-- begin DATA SHOWN --

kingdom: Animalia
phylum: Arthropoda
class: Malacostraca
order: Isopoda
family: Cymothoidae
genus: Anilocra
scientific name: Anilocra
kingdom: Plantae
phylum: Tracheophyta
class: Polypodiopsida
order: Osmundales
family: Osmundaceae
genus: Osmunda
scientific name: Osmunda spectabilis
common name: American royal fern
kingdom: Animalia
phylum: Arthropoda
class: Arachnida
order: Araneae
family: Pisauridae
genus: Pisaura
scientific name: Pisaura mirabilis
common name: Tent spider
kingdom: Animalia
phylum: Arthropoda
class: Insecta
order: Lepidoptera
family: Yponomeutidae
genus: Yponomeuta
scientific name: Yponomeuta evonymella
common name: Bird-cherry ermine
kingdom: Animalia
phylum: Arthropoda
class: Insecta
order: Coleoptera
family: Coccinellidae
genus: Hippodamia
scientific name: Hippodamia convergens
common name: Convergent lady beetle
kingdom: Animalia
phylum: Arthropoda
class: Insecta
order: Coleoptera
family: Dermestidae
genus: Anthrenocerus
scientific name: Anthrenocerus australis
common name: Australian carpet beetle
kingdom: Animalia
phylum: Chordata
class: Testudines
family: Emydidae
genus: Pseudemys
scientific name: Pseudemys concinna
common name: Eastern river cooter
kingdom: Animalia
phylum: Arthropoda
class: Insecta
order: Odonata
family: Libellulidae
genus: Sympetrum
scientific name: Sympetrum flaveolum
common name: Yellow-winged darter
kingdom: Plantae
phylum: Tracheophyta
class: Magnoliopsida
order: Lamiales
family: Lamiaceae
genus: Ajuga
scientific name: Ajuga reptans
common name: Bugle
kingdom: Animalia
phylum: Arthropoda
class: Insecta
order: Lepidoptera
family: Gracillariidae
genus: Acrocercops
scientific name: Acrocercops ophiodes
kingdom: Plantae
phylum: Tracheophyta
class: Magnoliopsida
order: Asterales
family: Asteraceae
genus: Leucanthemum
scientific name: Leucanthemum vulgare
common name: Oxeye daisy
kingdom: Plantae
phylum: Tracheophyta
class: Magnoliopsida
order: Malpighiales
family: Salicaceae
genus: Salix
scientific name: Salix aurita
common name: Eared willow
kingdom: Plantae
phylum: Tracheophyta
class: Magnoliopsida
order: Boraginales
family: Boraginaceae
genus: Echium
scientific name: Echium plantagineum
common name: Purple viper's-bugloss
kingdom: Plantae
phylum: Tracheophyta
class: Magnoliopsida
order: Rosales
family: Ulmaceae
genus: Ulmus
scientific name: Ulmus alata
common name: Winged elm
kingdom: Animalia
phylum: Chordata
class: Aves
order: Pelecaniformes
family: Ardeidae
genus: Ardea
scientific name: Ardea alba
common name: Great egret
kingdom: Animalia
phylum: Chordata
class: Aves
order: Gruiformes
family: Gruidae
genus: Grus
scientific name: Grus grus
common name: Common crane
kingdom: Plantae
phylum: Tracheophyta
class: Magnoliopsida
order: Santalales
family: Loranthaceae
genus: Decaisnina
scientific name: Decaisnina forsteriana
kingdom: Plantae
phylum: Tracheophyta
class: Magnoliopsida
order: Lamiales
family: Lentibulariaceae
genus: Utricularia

-- end DATA SHOWN --

WHAT IS ASKED: Reproduce all the lines of the records above word for word, in their original order.

REPLY TO THE EXERCISE:
kingdom: Animalia
phylum: Arthropoda
class: Malacostraca
order: Isopoda
family: Cymothoidae
genus: Anilocra
scientific name: Anilocra
kingdom: Plantae
phylum: Tracheophyta
class: Polypodiopsida
order: Osmundales
family: Osmundaceae
genus: Osmunda
scientific name: Osmunda spectabilis
common name: American royal fern
kingdom: Animalia
phylum: Arthropoda
class: Arachnida
order: Araneae
family: Pisauridae
genus: Pisaura
scientific name: Pisaura mirabilis
common name: Tent spider
kingdom: Animalia
phylum: Arthropoda
class: Insecta
order: Lepidoptera
family: Yponomeutidae
genus: Yponomeuta
scientific name: Yponomeuta evonymella
common name: Bird-cherry ermine
kingdom: Animalia
phylum: Arthropoda
class: Insecta
order: Coleoptera
family: Coccinellidae
genus: Hippodamia
scientific name: Hippodamia convergens
common name: Convergent lady beetle
kingdom: Animalia
phylum: Arthropoda
class: Insecta
order: Coleoptera
family: Dermestidae
genus: Anthrenocerus
scientific name: Anthrenocerus australis
common name: Australian carpet beetle
kingdom: Animalia
phylum: Chordata
class: Testudines
family: Emydidae
genus: Pseudemys
scientific name: Pseudemys concinna
common name: Eastern river cooter
kingdom: Animalia
phylum: Arthropoda
class: Insecta
order: Odonata
family: Libellulidae
genus: Sympetrum
scientific name: Sympetrum flaveolum
common name: Yellow-winged darter
kingdom: Plantae
phylum: Tracheophyta
class: Magnoliopsida
order: Lamiales
family: Lamiaceae
genus: Ajuga
scientific name: Ajuga reptans
common name: Bugle
kingdom: Animalia
phylum: Arthropoda
class: Insecta
order: Lepidoptera
family: Gracillariidae
genus: Acrocercops
scientific name: Acrocercops ophiodes
kingdom: Plantae
phylum: Tracheophyta
class: Magnoliopsida
order: Asterales
family: Asteraceae
genus: Leucanthemum
scientific name: Leucanthemum vulgare
common name: Oxeye daisy
kingdom: Plantae
phylum: Tracheophyta
class: Magnoliopsida
order: Malpighiales
family: Salicaceae
genus: Salix
scientific name: Salix aurita
common name: Eared willow
kingdom: Plantae
phylum: Tracheophyta
class: Magnoliopsida
order: Boraginales
family: Boraginaceae
genus: Echium
scientific name: Echium plantagineum
common name: Purple viper's-bugloss
kingdom: Plantae
phylum: Tracheophyta
class: Magnoliopsida
order: Rosales
family: Ulmaceae
genus: Ulmus
scientific name: Ulmus alata
common name: Winged elm
kingdom: Animalia
phylum: Chordata
class: Aves
order: Pelecaniformes
family: Ardeidae
genus: Ardea
scientific name: Ardea alba
common name: Great egret
kingdom: Animalia
phylum: Chordata
class: Aves
order: Gruiformes
family: Gruidae
genus: Grus
scientific name: Grus grus
common name: Common crane
kingdom: Plantae
phylum: Tracheophyta
class: Magnoliopsida
order: Santalales
family: Loranthaceae
genus: Decaisnina
scientific name: Decaisnina forsteriana
kingdom: Plantae
phylum: Tracheophyta
class: Magnoliopsida
order: Lamiales
family: Lentibulariaceae
genus: Utricularia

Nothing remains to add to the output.